- What the task asks
Substitute "Chercher" for each occurrence of "Rechercher" in the entries below. Reproduce all the lines with no other change.

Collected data
———

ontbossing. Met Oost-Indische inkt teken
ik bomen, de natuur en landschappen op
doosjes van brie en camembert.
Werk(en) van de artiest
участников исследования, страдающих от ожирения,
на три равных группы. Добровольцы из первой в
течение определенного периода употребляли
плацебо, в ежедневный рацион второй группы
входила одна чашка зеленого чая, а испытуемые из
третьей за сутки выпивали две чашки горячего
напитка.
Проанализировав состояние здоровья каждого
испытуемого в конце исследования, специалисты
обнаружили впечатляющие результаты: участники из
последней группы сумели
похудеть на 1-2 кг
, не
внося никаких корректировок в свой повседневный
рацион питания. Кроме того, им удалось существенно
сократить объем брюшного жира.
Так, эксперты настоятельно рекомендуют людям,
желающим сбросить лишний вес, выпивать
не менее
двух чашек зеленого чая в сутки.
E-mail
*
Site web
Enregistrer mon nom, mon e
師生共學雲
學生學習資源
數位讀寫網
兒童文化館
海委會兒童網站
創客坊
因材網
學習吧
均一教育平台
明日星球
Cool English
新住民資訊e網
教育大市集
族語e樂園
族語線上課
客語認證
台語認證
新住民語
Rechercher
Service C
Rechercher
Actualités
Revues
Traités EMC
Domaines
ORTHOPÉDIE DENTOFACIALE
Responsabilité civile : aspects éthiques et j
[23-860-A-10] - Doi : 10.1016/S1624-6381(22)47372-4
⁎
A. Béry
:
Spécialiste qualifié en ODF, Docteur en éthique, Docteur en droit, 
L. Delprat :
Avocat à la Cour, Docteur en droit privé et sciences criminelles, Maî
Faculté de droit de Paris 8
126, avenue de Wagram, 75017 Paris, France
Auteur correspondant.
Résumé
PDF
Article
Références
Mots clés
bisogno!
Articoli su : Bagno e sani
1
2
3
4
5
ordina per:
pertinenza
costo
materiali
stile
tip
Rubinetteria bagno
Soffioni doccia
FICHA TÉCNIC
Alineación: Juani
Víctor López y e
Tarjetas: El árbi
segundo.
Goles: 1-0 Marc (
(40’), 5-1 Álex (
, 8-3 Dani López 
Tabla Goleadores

———

- Task solution
ontbossing. Met Oost-Indische inkt teken
ik bomen, de natuur en landschappen op
doosjes van brie en camembert.
Werk(en) van de artiest
участников исследования, страдающих от ожирения,
на три равных группы. Добровольцы из первой в
течение определенного периода употребляли
плацебо, в ежедневный рацион второй группы
входила одна чашка зеленого чая, а испытуемые из
третьей за сутки выпивали две чашки горячего
напитка.
Проанализировав состояние здоровья каждого
испытуемого в конце исследования, специалисты
обнаружили впечатляющие результаты: участники из
последней группы сумели
похудеть на 1-2 кг
, не
внося никаких корректировок в свой повседневный
рацион питания. Кроме того, им удалось существенно
сократить объем брюшного жира.
Так, эксперты настоятельно рекомендуют людям,
желающим сбросить лишний вес, выпивать
не менее
двух чашек зеленого чая в сутки.
E-mail
*
Site web
Enregistrer mon nom, mon e
師生共學雲
學生學習資源
數位讀寫網
兒童文化館
海委會兒童網站
創客坊
因材網
學習吧
均一教育平台
明日星球
Cool English
新住民資訊e網
教育大市集
族語e樂園
族語線上課
客語認證
台語認證
新住民語
Chercher
Service C
Chercher
Actualités
Revues
Traités EMC
Domaines
ORTHOPÉDIE DENTOFACIALE
Responsabilité civile : aspects éthiques et j
[23-860-A-10] - Doi : 10.1016/S1624-6381(22)47372-4
⁎
A. Béry
:
Spécialiste qualifié en ODF, Docteur en éthique, Docteur en droit, 
L. Delprat :
Avocat à la Cour, Docteur en droit privé et sciences criminelles, Maî
Faculté de droit de Paris 8
126, avenue de Wagram, 75017 Paris, France
Auteur correspondant.
Résumé
PDF
Article
Références
Mots clés
bisogno!
Articoli su : Bagno e sani
1
2
3
4
5
ordina per:
pertinenza
costo
materiali
stile
tip
Rubinetteria bagno
Soffioni doccia
FICHA TÉCNIC
Alineación: Juani
Víctor López y e
Tarjetas: El árbi
segundo.
Goles: 1-0 Marc (
(40’), 5-1 Álex (
, 8-3 Dani López 
Tabla Goleadores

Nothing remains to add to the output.